*EXTRAIT CHOISI*.
----------
Mais une nouvelle déception nous attend. Après avoir visité rapidement le château et la citadelle, nous nous rendons à la cathédrale. Le Général s'attendait à ce que les honneurs lui en soient faits par le cardinal Wojtyla, archevêque de Cracovie... Hélas ! sur le parvis attend un chanoine, représentant le tout nouveau cardinal6 qui s'est fait excuser.
Étant consul de France à Cracovie, j'avais connu un jeune professeur du séminaire qui ne passait pas inaperçu. L'abbé Wojtyla avait la stature d'un bûcheron des Carpates, robuste, massif, inentamable. Il n'en avait pas moins l'esprit délié d'un intellectuel. Surtout, il émanait de sa personne un rayonnement exceptionnel. Certes, pas un instant l'idée de son destin futur ne m'effleura. Mais ce prêtre qui conduisait les jeunes sur les champs de ski ou les chemins d'escalade de Zakopane m'apparaissait comme l'image même de la foi de la Pologne, sans cesse meurtrie par l'Histoire, de partage en sujétion, mais toujours inébranlablement elle-même.
Sachant que j'allais accompagner le Général en Pologne et que nous irions à Cracovie, dont Karol Wojtyla était devenu l'archevêque, je me faisais une joie de le retrouver.
Mais le cardinal Wojtyla ne voulut pas se dissocier le moins du monde du muet boycottage décidé par le primat. Je ne pus donc le revoir. Il nous manque cette photographie de Wojtyla et de De Gaulle échangeant leurs regards, cette image qui serait devenue si émouvante, de la rencontre entre deux des géants de ce siècle.
Géants si proches : deux libérateurs de leur peuple ; deux champions d'une Europe pacifiée, réunie et affirmée, deux combattants de la « querelle de l'homme ».
« Vous ne décollerez pas »
Cracovie, samedi 9 septembre 1967.
De bon matin, je suis dans l'appartement du Général qui me donne ses instructions pour ma mission au Québec 7.
GdG : « Quand partez-vous ?
AP. — Dès que votre cortège s'ébranle, je prendrai l'avion. »
Le Général regarde par les fenêtres de son salon au-delà du méandre de la Vistule qui coule sous le rocher de Wawel et il me dit : « Vous ne décollerez pas. » Il ne cessera jamais de m'étonner. On dit qu'il a la vue basse, qu'il ne s'intéresse pas à l'intendance et voici qu'il m'annonce qu'à cause du brouillard, mon avion ne partira pas. Pour moi, je n'avais même pas pris conscience qu'il y eût un problème. De fait, quand je quitte le Général, on m'annonce que l'aérodrome est fermé pour la matinée. Je décide donc de me joindre au cortège qui part pour Auschwitz.
----------
*EXTRAIT DE DONNÉES*.
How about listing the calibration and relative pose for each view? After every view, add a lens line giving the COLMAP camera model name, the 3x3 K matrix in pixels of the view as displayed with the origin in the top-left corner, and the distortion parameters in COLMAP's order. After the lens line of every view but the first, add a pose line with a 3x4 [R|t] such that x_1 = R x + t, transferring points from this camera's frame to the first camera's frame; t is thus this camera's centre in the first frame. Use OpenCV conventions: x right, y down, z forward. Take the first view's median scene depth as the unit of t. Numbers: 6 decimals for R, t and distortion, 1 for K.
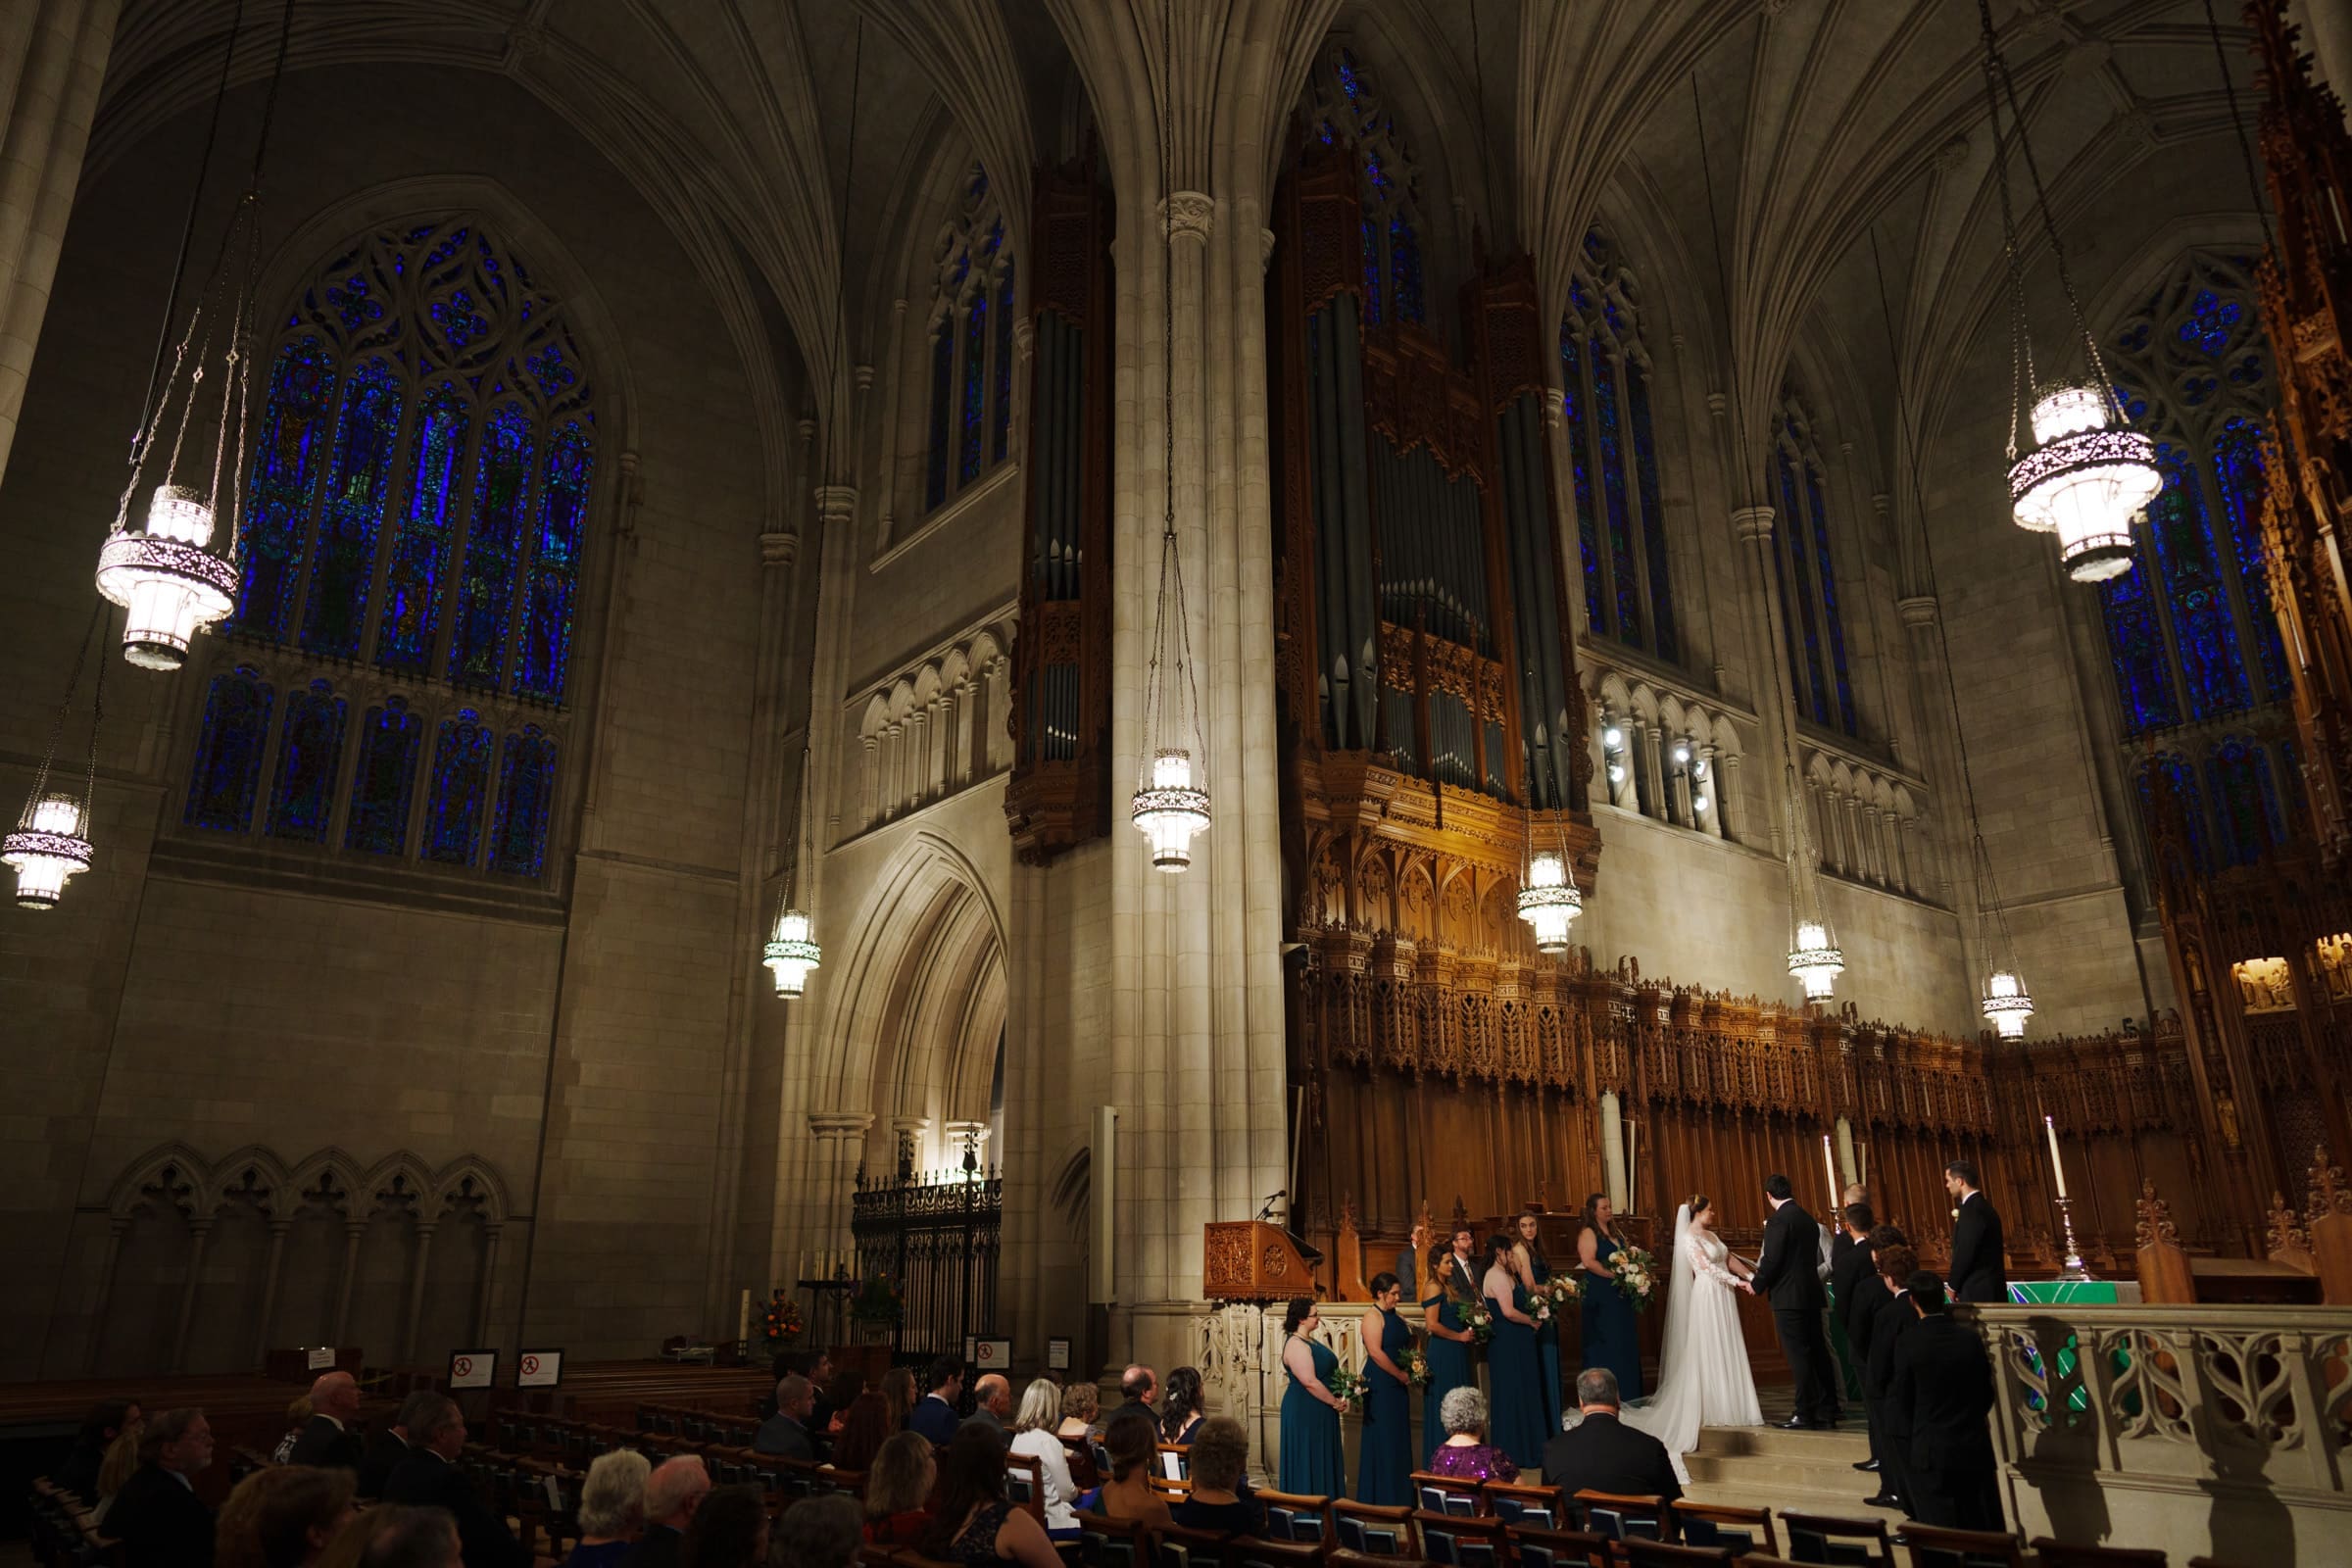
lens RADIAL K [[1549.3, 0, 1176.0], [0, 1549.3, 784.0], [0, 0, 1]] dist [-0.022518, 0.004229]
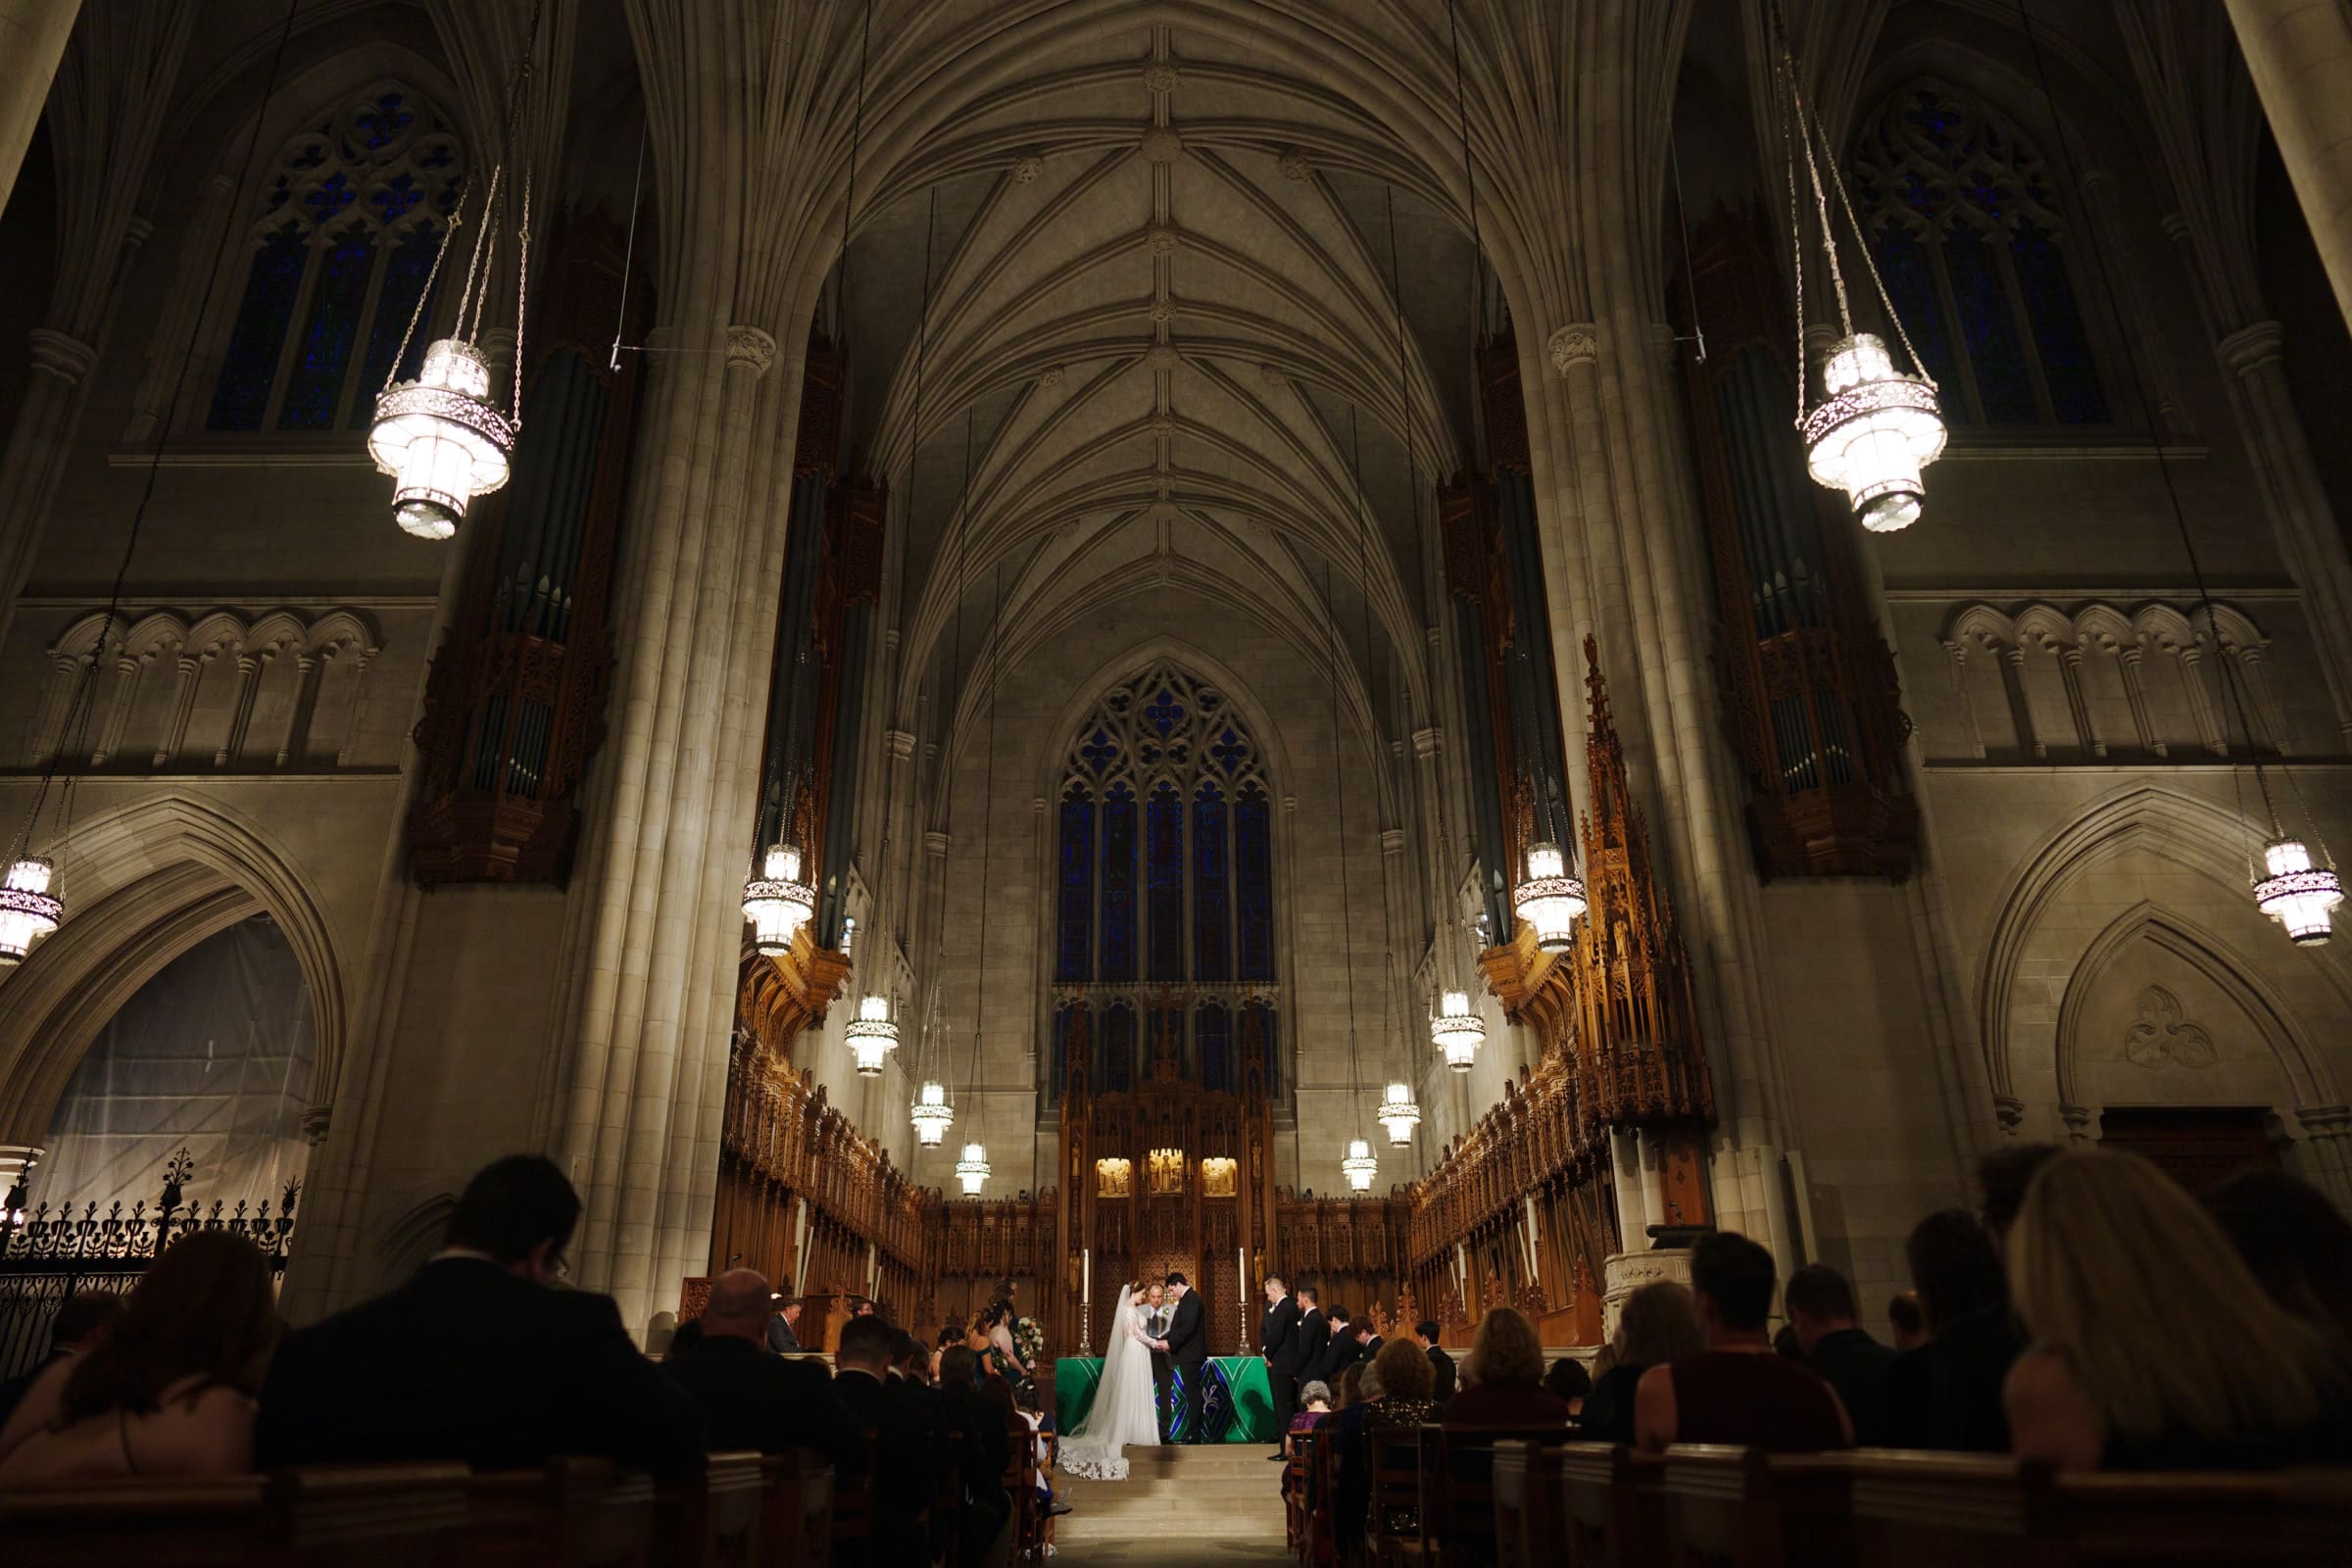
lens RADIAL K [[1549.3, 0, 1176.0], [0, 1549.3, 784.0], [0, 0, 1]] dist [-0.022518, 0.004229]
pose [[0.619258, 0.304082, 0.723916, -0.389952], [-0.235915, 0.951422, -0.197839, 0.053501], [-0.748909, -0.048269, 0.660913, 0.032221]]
----------
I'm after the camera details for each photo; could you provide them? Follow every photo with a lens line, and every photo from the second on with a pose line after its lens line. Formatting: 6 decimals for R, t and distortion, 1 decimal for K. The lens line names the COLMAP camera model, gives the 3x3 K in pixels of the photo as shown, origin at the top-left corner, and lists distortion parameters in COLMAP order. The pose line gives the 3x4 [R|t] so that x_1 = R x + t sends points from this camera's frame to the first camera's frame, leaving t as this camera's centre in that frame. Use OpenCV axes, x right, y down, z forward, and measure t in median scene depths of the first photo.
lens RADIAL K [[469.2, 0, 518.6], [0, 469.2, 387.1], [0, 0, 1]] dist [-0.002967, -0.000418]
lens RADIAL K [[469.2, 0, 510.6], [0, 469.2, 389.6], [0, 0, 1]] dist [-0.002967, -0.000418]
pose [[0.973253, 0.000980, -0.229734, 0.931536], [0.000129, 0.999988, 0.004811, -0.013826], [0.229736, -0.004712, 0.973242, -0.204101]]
----------
*TRAVAIL DEMANDÉ*.
Répondez aux questions suivantes d'après l'extrait choisi.
(a) Qui attend sur le parvis de la cathédrale de Cracovie ?
(b) À quoi la stature de l'abbé Wojtyla est-elle comparée ?
(c) Selon le Général, pour quelle raison l'avion ne partira-t-il pas ?

*CORRIGÉ*.
(a) Un chanoine, représentant le tout nouveau cardinal.
(b) À celle d'un bûcheron des Carpates.
(c) À cause du brouillard.